How to cite this paper

Ogbuji, Uche. “Privately Automating Common, Uncommon, and Surprising Markup Tasks using AI Large Language Models.” Presented at Balisage: The Markup Conference 2023, Washington, DC, July 31 - August 4, 2023. In Proceedings of Balisage: The Markup Conference 2023. Balisage Series on Markup Technologies, vol. 28 (2023). https://doi.org/10.4242/BalisageVol28.Ogbuji01.
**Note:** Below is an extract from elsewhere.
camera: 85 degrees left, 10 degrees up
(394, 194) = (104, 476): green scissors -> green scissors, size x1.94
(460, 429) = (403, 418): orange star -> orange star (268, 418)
Balisage: The Markup Conference 2023
July 31 - August 4, 2023

Balisage Paper: Privately Automating Common, Uncommon, and Surprising Markup Tasks using AI Large Language Models

Uche Ogbuji

Independent Consultant

Uche Ogbuji explores emerging technologies, and develops systems to integrate them with more traditional ones. He’s been doing so since markup and the web came together back in the late 90s; while people were claiming that no serious business would ever be done in the Python programming language, he was contributing to the language’s initial XML libraries. Most recently he founded Zepheira and The Library.Link Network (now Bibliograph, by EBSCO, post acquisition), bringing library catalogs to the web for indexing. He is a prolific writer and speaker on tech (and many other) topics, and also a poet, spoken word performer and DJ with 2 award-winning poetry books, Ndewo, Colorado (Colorado Book Award, Westword award) and Ńchéfù Road (Christopher Smart Prize). Born in Calabar, Nigeria, Uche settled near Boulder, Colorado after much world wandering.

Abstract

Generative AI is everywhere, from DALL-E for image generation to ChatGPT for language tasks. The power of these models boggles the mind even for people who’ve been involved in AI for ages. Can they help us? It’s been widely reported that they can be used to write rather sophisticated code in languages like Python and Javascript — but how well do they work with markup? Can they work with XML properly, or can they only treat it as tag soup? Even without any specialized XML training, large language models (LLMs) prove to have some very interesting, and in some cases impressive, capabilities.

By using self-hosted LLMs rather than third-party services such as ChatGPT or Bard, we can exploit those capabilities even for private applications. There are certainly some clear limitations, but LLMs can also handle a surprising number of common markup tasks out of the box.